Wherever the string "format" shows up in the records below, return that line.

· · ·

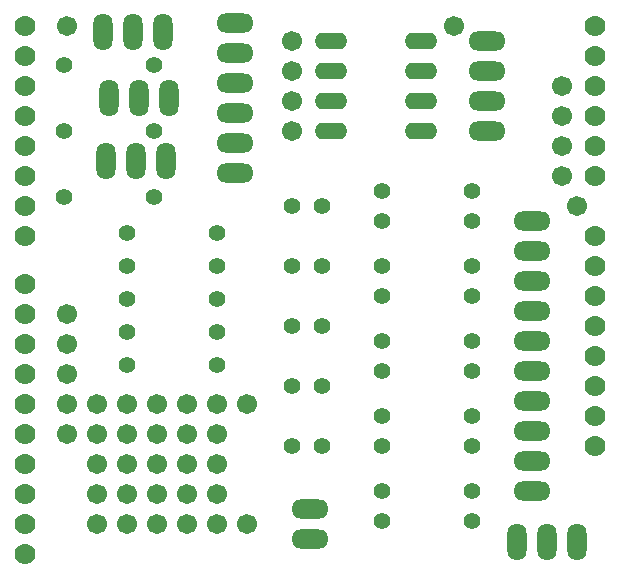
<source format=gbs>
G04 #@! TF.GenerationSoftware,KiCad,Pcbnew,(5.0.0)*
G04 #@! TF.CreationDate,2018-11-08T10:10:24+09:00*
G04 #@! TF.ProjectId,HeadphoneSwitch,4865616470686F6E655377697463682E,rev?*
G04 #@! TF.SameCoordinates,Original*
G04 #@! TF.FileFunction,Soldermask,Bot*
G04 #@! TF.FilePolarity,Negative*
%FSLAX46Y46*%
G04 Gerber Fmt 4.6, Leading zero omitted, Abs format (unit mm)*
G04 Created by KiCad (PCBNEW (5.0.0)) date 11/08/18 10:10:24*
%MOMM*%
%LPD*%
G01*
G04 APERTURE LIST*
%ADD10O,1.625600X3.149600*%
%ADD11O,2.743200X1.422400*%
%ADD12O,3.149600X1.625600*%
%ADD13C,1.422400*%
%ADD14C,1.701800*%
%ADD15C,1.778000*%
G04 APERTURE END LIST*
D10*
G04 #@! TO.C,DSS62*
X153619100Y-83521600D03*
X156159100Y-83521600D03*
X158699100Y-83521600D03*
G04 #@! TD*
G04 #@! TO.C,DSS63*
X154127100Y-89109600D03*
X156667100Y-89109600D03*
X159207100Y-89109600D03*
G04 #@! TD*
G04 #@! TO.C,DSS64*
X153873100Y-94443600D03*
X156413100Y-94443600D03*
X158953100Y-94443600D03*
G04 #@! TD*
G04 #@! TO.C,DSS65*
X193751100Y-126701600D03*
X191211100Y-126701600D03*
X188671100Y-126701600D03*
G04 #@! TD*
D11*
G04 #@! TO.C,IC1*
X172923100Y-91903600D03*
X172923100Y-89363600D03*
X172923100Y-86823600D03*
X172923100Y-84283600D03*
X180543100Y-84283600D03*
X180543100Y-86823600D03*
X180543100Y-89363600D03*
X180543100Y-91903600D03*
G04 #@! TD*
D12*
G04 #@! TO.C,JP10*
X189941100Y-122383600D03*
X189941100Y-119843600D03*
X189941100Y-117303600D03*
X189941100Y-114763600D03*
X189941100Y-112223600D03*
X189941100Y-109683600D03*
X189941100Y-107143600D03*
X189941100Y-104603600D03*
X189941100Y-102063600D03*
X189941100Y-99523600D03*
G04 #@! TD*
G04 #@! TO.C,JP7*
X186131100Y-84283600D03*
X186131100Y-86823600D03*
X186131100Y-89363600D03*
X186131100Y-91903600D03*
G04 #@! TD*
G04 #@! TO.C,JP8*
X164795100Y-95459600D03*
X164795100Y-92919600D03*
X164795100Y-90379600D03*
X164795100Y-87839600D03*
X164795100Y-85299600D03*
X164795100Y-82759600D03*
G04 #@! TD*
G04 #@! TO.C,JP9*
X171145100Y-123907600D03*
X171145100Y-126447600D03*
G04 #@! TD*
D13*
G04 #@! TO.C,LED1*
X172161100Y-98253600D03*
X169621100Y-98253600D03*
G04 #@! TD*
G04 #@! TO.C,LED2*
X172161100Y-103333600D03*
X169621100Y-103333600D03*
G04 #@! TD*
G04 #@! TO.C,LED3*
X172161100Y-108413600D03*
X169621100Y-108413600D03*
G04 #@! TD*
G04 #@! TO.C,LED4*
X172161100Y-113493600D03*
X169621100Y-113493600D03*
G04 #@! TD*
G04 #@! TO.C,LED5*
X172161100Y-118573600D03*
X169621100Y-118573600D03*
G04 #@! TD*
G04 #@! TO.C,OK1*
X184861100Y-96983600D03*
X184861100Y-99523600D03*
X177241100Y-99523600D03*
X177241100Y-96983600D03*
G04 #@! TD*
G04 #@! TO.C,OK2*
X184861100Y-103333600D03*
X184861100Y-105873600D03*
X177241100Y-105873600D03*
X177241100Y-103333600D03*
G04 #@! TD*
G04 #@! TO.C,OK3*
X184861100Y-109683600D03*
X184861100Y-112223600D03*
X177241100Y-112223600D03*
X177241100Y-109683600D03*
G04 #@! TD*
G04 #@! TO.C,OK4*
X184861100Y-116033600D03*
X184861100Y-118573600D03*
X177241100Y-118573600D03*
X177241100Y-116033600D03*
G04 #@! TD*
G04 #@! TO.C,OK5*
X184861100Y-122383600D03*
X184861100Y-124923600D03*
X177241100Y-124923600D03*
X177241100Y-122383600D03*
G04 #@! TD*
D14*
G04 #@! TO.C,PAD1*
X193751100Y-98253600D03*
G04 #@! TD*
G04 #@! TO.C,PAD10*
X150571100Y-109937600D03*
G04 #@! TD*
G04 #@! TO.C,PAD11*
X150571100Y-107397600D03*
G04 #@! TD*
G04 #@! TO.C,PAD12*
X150571100Y-83013600D03*
G04 #@! TD*
G04 #@! TO.C,PAD13*
X163271100Y-122637600D03*
G04 #@! TD*
G04 #@! TO.C,PAD14*
X160731100Y-122637600D03*
G04 #@! TD*
G04 #@! TO.C,PAD15*
X158191100Y-122637600D03*
G04 #@! TD*
G04 #@! TO.C,PAD16*
X155651100Y-122637600D03*
G04 #@! TD*
G04 #@! TO.C,PAD17*
X153111100Y-122637600D03*
G04 #@! TD*
G04 #@! TO.C,PAD18*
X163271100Y-117557600D03*
G04 #@! TD*
G04 #@! TO.C,PAD19*
X160731100Y-117557600D03*
G04 #@! TD*
G04 #@! TO.C,PAD2*
X183337100Y-83013600D03*
G04 #@! TD*
G04 #@! TO.C,PAD20*
X158191100Y-117557600D03*
G04 #@! TD*
G04 #@! TO.C,PAD21*
X155651100Y-117557600D03*
G04 #@! TD*
G04 #@! TO.C,PAD22*
X153111100Y-117557600D03*
G04 #@! TD*
G04 #@! TO.C,PAD23*
X153111100Y-125177600D03*
G04 #@! TD*
G04 #@! TO.C,PAD24*
X163271100Y-120097600D03*
G04 #@! TD*
G04 #@! TO.C,PAD25*
X160731100Y-120097600D03*
G04 #@! TD*
G04 #@! TO.C,PAD26*
X158191100Y-120097600D03*
G04 #@! TD*
G04 #@! TO.C,PAD27*
X155651100Y-120097600D03*
G04 #@! TD*
G04 #@! TO.C,PAD28*
X153111100Y-120097600D03*
G04 #@! TD*
G04 #@! TO.C,PAD29*
X163271100Y-115017600D03*
G04 #@! TD*
G04 #@! TO.C,PAD3*
X169621100Y-91903600D03*
G04 #@! TD*
G04 #@! TO.C,PAD30*
X160731100Y-115017600D03*
G04 #@! TD*
G04 #@! TO.C,PAD31*
X158191100Y-115017600D03*
G04 #@! TD*
G04 #@! TO.C,PAD32*
X155651100Y-115017600D03*
G04 #@! TD*
G04 #@! TO.C,PAD33*
X153111100Y-115017600D03*
G04 #@! TD*
G04 #@! TO.C,PAD34*
X163271100Y-125177600D03*
G04 #@! TD*
G04 #@! TO.C,PAD35*
X160731100Y-125177600D03*
G04 #@! TD*
G04 #@! TO.C,PAD36*
X158191100Y-125177600D03*
G04 #@! TD*
G04 #@! TO.C,PAD37*
X155651100Y-125177600D03*
G04 #@! TD*
G04 #@! TO.C,PAD38*
X165811100Y-115017600D03*
G04 #@! TD*
G04 #@! TO.C,PAD39*
X165811100Y-125177600D03*
G04 #@! TD*
G04 #@! TO.C,PAD4*
X169621100Y-89363600D03*
G04 #@! TD*
G04 #@! TO.C,PAD5*
X169621100Y-86823600D03*
G04 #@! TD*
G04 #@! TO.C,PAD6*
X169621100Y-84283600D03*
G04 #@! TD*
G04 #@! TO.C,PAD7*
X150571100Y-117557600D03*
G04 #@! TD*
G04 #@! TO.C,PAD8*
X150571100Y-115017600D03*
G04 #@! TD*
G04 #@! TO.C,PAD9*
X150571100Y-112477600D03*
G04 #@! TD*
D13*
G04 #@! TO.C,R10*
X163271100Y-111715600D03*
X155651100Y-111715600D03*
G04 #@! TD*
G04 #@! TO.C,R5*
X157937100Y-97491600D03*
X150317100Y-97491600D03*
G04 #@! TD*
G04 #@! TO.C,R3*
X157937100Y-86315600D03*
X150317100Y-86315600D03*
G04 #@! TD*
G04 #@! TO.C,R4*
X157937100Y-91903600D03*
X150317100Y-91903600D03*
G04 #@! TD*
G04 #@! TO.C,R6*
X163271100Y-100539600D03*
X155651100Y-100539600D03*
G04 #@! TD*
G04 #@! TO.C,R7*
X163271100Y-103333600D03*
X155651100Y-103333600D03*
G04 #@! TD*
G04 #@! TO.C,R8*
X163271100Y-106127600D03*
X155651100Y-106127600D03*
G04 #@! TD*
G04 #@! TO.C,R9*
X163271100Y-108921600D03*
X155651100Y-108921600D03*
G04 #@! TD*
D15*
G04 #@! TO.C,U1*
X195275100Y-118573600D03*
X195275100Y-116033600D03*
X147015100Y-127717600D03*
X147015100Y-125177600D03*
X195275100Y-113493600D03*
X195275100Y-110953600D03*
X195275100Y-108413600D03*
X195275100Y-105873600D03*
X195275100Y-103333600D03*
X195275100Y-100793600D03*
X195275100Y-83013600D03*
X195275100Y-85553600D03*
X195275100Y-88093600D03*
X195275100Y-90633600D03*
X195275100Y-93173600D03*
X147015100Y-122637600D03*
X147015100Y-120097600D03*
X147015100Y-117557600D03*
X147015100Y-115017600D03*
X147015100Y-112477600D03*
X147015100Y-109937600D03*
X147015100Y-107397600D03*
X147015100Y-104857600D03*
X147015100Y-100793600D03*
X147015100Y-98253600D03*
X147015100Y-95713600D03*
X147015100Y-83013600D03*
X147015100Y-85553600D03*
X147015100Y-88093600D03*
X147015100Y-90633600D03*
X195275100Y-95713600D03*
X147015100Y-93173600D03*
G04 #@! TD*
D14*
G04 #@! TO.C,PAD40*
X192481100Y-95713600D03*
G04 #@! TD*
G04 #@! TO.C,PAD41*
X192481100Y-93173600D03*
G04 #@! TD*
G04 #@! TO.C,PAD42*
X192481100Y-90633600D03*
G04 #@! TD*
G04 #@! TO.C,PAD43*
X192481100Y-88093600D03*
G04 #@! TD*
M02*

</source>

· · ·

Exercise answer
<source format=gbs>
G04 Gerber Fmt 4.6, Leading zero omitted, Abs format (unit mm)*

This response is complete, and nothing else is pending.